研究課題/領域番号 |
16K00902
|
研究機関 | 国立研究開発法人医薬基盤・健康・栄養研究所 |
研究代表者 |
石見 佳子 国立研究開発法人医薬基盤・健康・栄養研究所, 国立健康・栄養研究所, シニアアドバイザー (50154159)
|
研究分担者 |
石見 幸男 茨城大学, 理工学研究科(理学野), 教授 (80159772)
|
研究期間 (年度) |
2016-04-01 – 2019-03-31
|
キーワード | 植物性エストロゲン / 大豆イソフラボン / 自食作用 / 細胞周期 / 骨芽細胞 / 乳がん細胞 / 細胞増殖 / 細胞分化 |
研究実績の概要 |
有効性評価:H30 年度は骨芽細胞様株細胞の増殖と分化におけるオートファジーの関連と大豆イソフラボン処理の影響について検討した。
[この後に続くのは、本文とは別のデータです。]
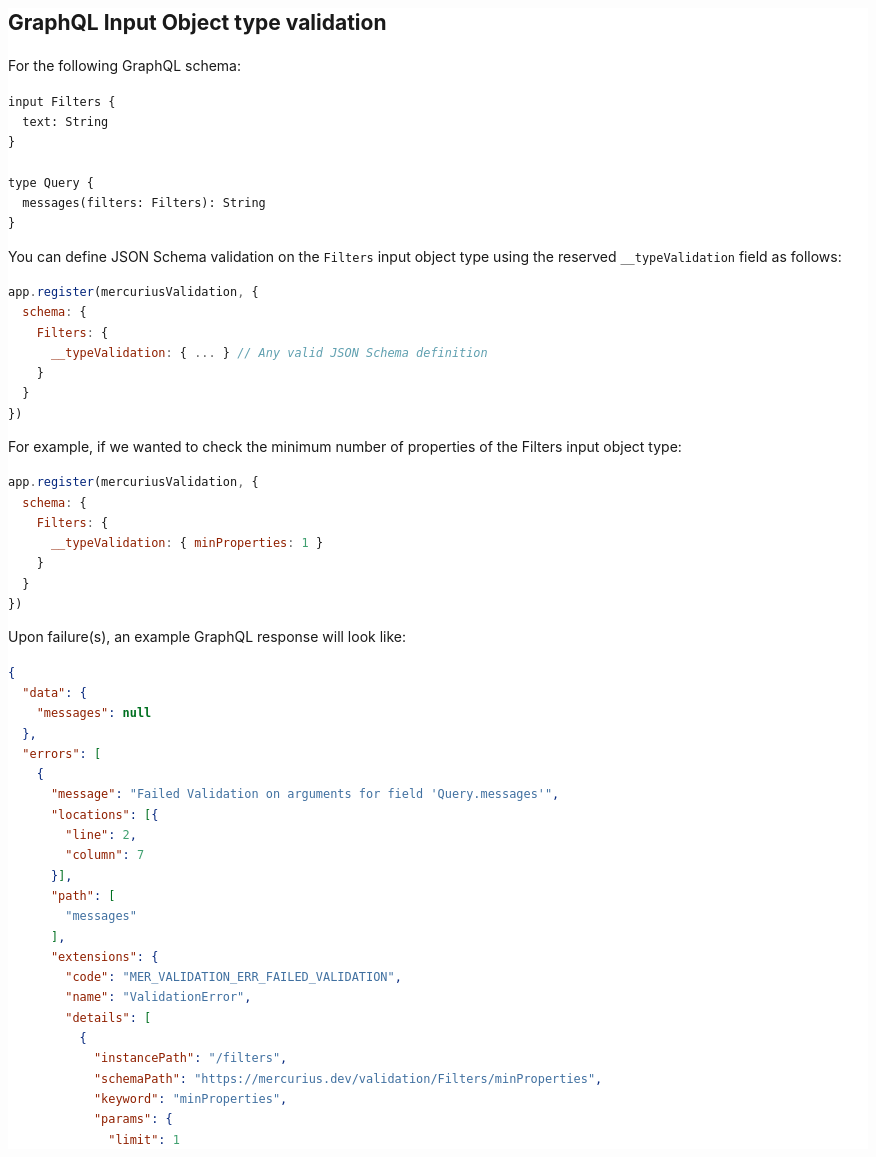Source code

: 
## GraphQL Input Object type validation

For the following GraphQL schema:

```gql
input Filters {
  text: String
}

type Query {
  messages(filters: Filters): String
}
```

You can define JSON Schema validation on the `Filters` input object type using the reserved `__typeValidation` field as follows:

```js
app.register(mercuriusValidation, {
  schema: {
    Filters: {
      __typeValidation: { ... } // Any valid JSON Schema definition
    }
  }
})
```

For example, if we wanted to check the minimum number of properties of the Filters input object type:

```js
app.register(mercuriusValidation, {
  schema: {
    Filters: {
      __typeValidation: { minProperties: 1 }
    }
  }
})
```

Upon failure(s), an example GraphQL response will look like:

```json
{
  "data": {
    "messages": null
  },
  "errors": [
    {
      "message": "Failed Validation on arguments for field 'Query.messages'",
      "locations": [{
        "line": 2,
        "column": 7
      }],
      "path": [
        "messages"
      ],
      "extensions": {
        "code": "MER_VALIDATION_ERR_FAILED_VALIDATION",
        "name": "ValidationError",
        "details": [
          {
            "instancePath": "/filters",
            "schemaPath": "https://mercurius.dev/validation/Filters/minProperties",
            "keyword": "minProperties",
            "params": {
              "limit": 1
```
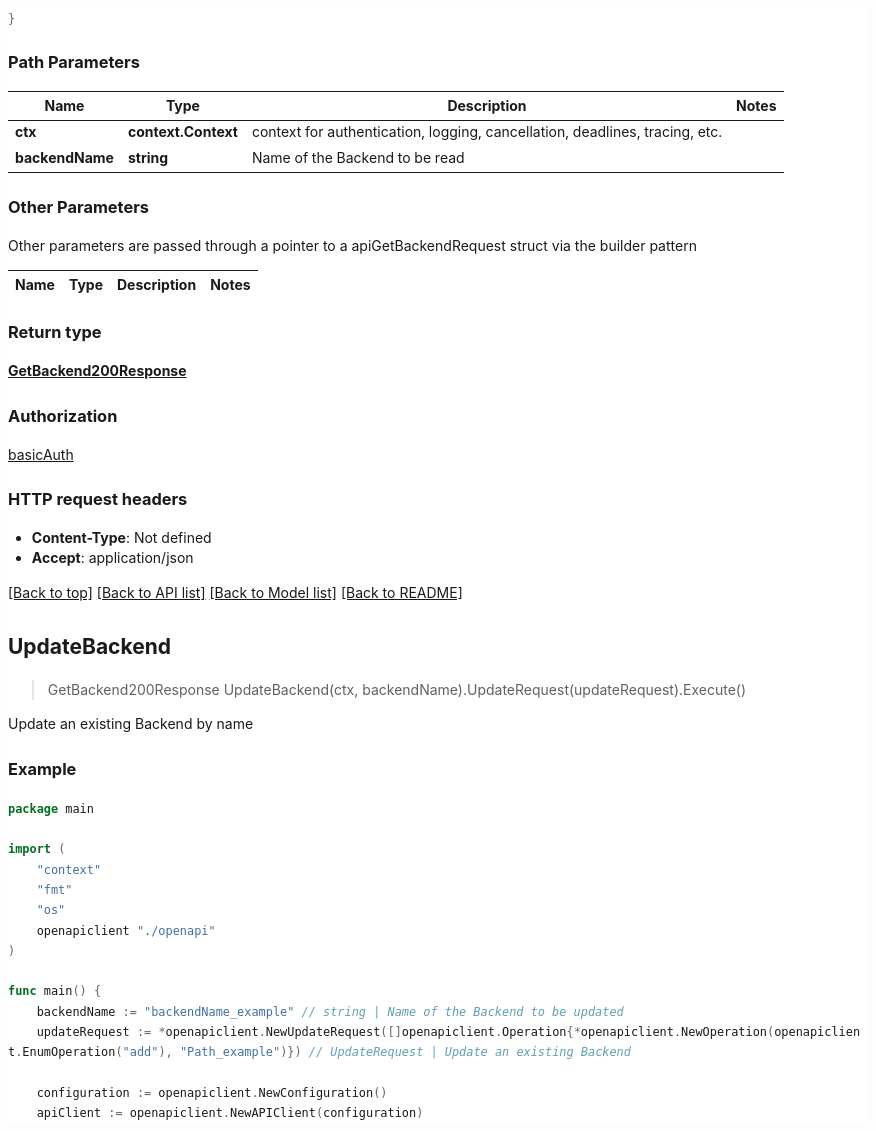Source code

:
 ```go
}
```

### Path Parameters


Name | Type | Description  | Notes
------------- | ------------- | ------------- | -------------
**ctx** | **context.Context** | context for authentication, logging, cancellation, deadlines, tracing, etc.
**backendName** | **string** | Name of the Backend to be read | 

### Other Parameters

Other parameters are passed through a pointer to a apiGetBackendRequest struct via the builder pattern


Name | Type | Description  | Notes
------------- | ------------- | ------------- | -------------


### Return type

[**GetBackend200Response**](GetBackend200Response.md)

### Authorization

[basicAuth](../README.md#basicAuth)

### HTTP request headers

- **Content-Type**: Not defined
- **Accept**: application/json

[[Back to top]](#) [[Back to API list]](../README.md#documentation-for-api-endpoints)
[[Back to Model list]](../README.md#documentation-for-models)
[[Back to README]](../README.md)


## UpdateBackend

> GetBackend200Response UpdateBackend(ctx, backendName).UpdateRequest(updateRequest).Execute()

Update an existing Backend by name

### Example

```go
package main

import (
    "context"
    "fmt"
    "os"
    openapiclient "./openapi"
)

func main() {
    backendName := "backendName_example" // string | Name of the Backend to be updated
    updateRequest := *openapiclient.NewUpdateRequest([]openapiclient.Operation{*openapiclient.NewOperation(openapiclient.EnumOperation("add"), "Path_example")}) // UpdateRequest | Update an existing Backend

    configuration := openapiclient.NewConfiguration()
    apiClient := openapiclient.NewAPIClient(configuration)
```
その結果、MC3T3-E1の増殖に伴ってオートファジーに関連する遺伝子のmRNA発現が上昇し大変おした。さらに大豆イソフラボン(0.1-10μM)の10日間の処理により、分化マーカーであるアルカリフォスファターゼ活性が上昇するとともに、オートファジーに関連する遺伝子のmRNA発現量が増加した。 安全性評価:H30年度は、エクオール添加MCF-7細胞に、バフィロマイシン(BAF)を添加して培養し、その影響を調べた。BAF添加によりDNA合成細胞の割合は減少したことから、オートファジーが細胞周期G1期の進行に関わると考えられる。同じ条件でクロマチン結合性MCM2-7タンパク質の量は減少した。MCM2-7はDNA複製ヘリカーゼとして機能するので、この変化がDNA合成細胞減少の原因と考えられる。3-MA添加によってもほぼ同様の変化が認められた。オートファジーにより分解制御を受ける低酸素誘導転写因子HIF-1aは、BAFの存在下で、その存在量は増加した。一方で、分解抵抗性変異HIF-1aの293T細胞での強制発現により、クロマチン結合性MCM2-7量は減少した。よって、エクオール添加MCF-7細胞において、MCM機能を負に制御するHIF-1aがオートファジーにより分解されることで、G1期の進行が促進される可能性が考えられる。 3年間の研究により、オートファジーは脂肪細胞及び骨芽細胞の増殖と分化に関連していること、大豆イソフラボンは脂肪細胞のオートファジーには抑制的に、骨芽細胞には促進的に作用する可能性が示唆された。乳がん細胞の増殖については、イソフラボン代謝産物のエクオール存在下、そして、通常血清存在下とも、オートファジーはG1期進行を促進することが示唆された。